Professor of Data Science, Halıcıoğlu Data Science Institute, Computer Science and Engineering at UC San Diego
Banatao Auditorium | 310 Sutardja Dai Hall
Wednesday, November 29, 2023, 4PM
Remarkable recent advances in deep neural networks are rapidly changing science and society. Never before had a technology been deployed so widely and so quickly with so little understanding of its fundamentals. I will argue that developing a fundamental mathematical theory of deep learning is necessary for a successful AI transition and, furthermore, that such a theory may well be within reach. I will discuss what a theory might look like and some of its ingredients that we already have available.
In particular, I will discuss how deep neural neural networks of various architectures learn features and how the lessons of deep learning can be incorporated in non-backpropagation-based algorithms that we call Recursive Feature Machines. I will provide a number of experimental results on different types of data, including texts and images, as well as some connections to classical statistical methods, such as Iteratively Reweighted Least Squares.
Mikhail Belkin is a Professor at Halicioglu Data Science Institute and Computer Science and Engineering Department at UCSD and an Amazon Scholar. He received his Ph.D. from the Department of Mathematics at the University of Chicago. His research interests are broadly in theory and applications of machine learning, deep learning and data analysis.

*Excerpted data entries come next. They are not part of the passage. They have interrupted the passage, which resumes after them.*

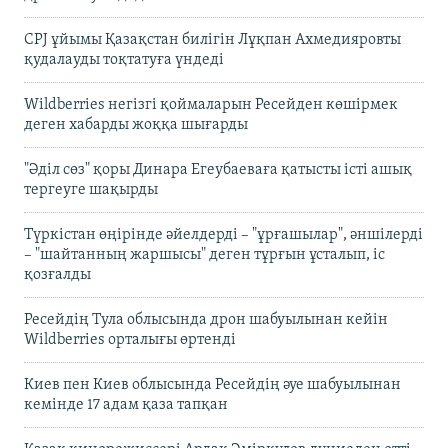
CPJ ұйымы Қазақстан билігін Лұқпан Ахмедияровты
қудалауды тоқтатуға үндеді
Wildberries негізгі қоймаларын Ресейден көшірмек
деген хабарды жоққа шығарды
"Әділ сөз" қоры Динара Егеубаеваға қатысты істі ашық
тергеуге шақырды
Түркістан өңірінде әйелдерді – "ұрғашылар", әншілерді
– "шайтанның жаршысы" деген тұрғын ұсталып, іс
қозғалды
Ресейдің Тула облысында дрон шабуылынан кейін
Wildberries орталығы өртенді
Киев пен Киев облысында Ресейдің әуе шабуылынан
кемінде 17 адам қаза тапқан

Some of his well-known work includes widely used Laplacian Eigenmaps, Graph Regularization and Manifold Regularization algorithms, which brought ideas from classical differential geometry and spectral graph theory to data science. His more recent work has been concerned with understanding remarkable mathematical and statistical phenomena observed in deep learning. The empirical evidence necessitated revisiting some of the classical concepts in statistics and optimization, including the basic notion of over-fitting. One of his key findings has been the “double descent” risk curve that extends the textbook U-shaped bias-variance trade-off curve beyond the point of interpolation. His recent work focuses on understanding over-parameterization and feature learning in statistical models.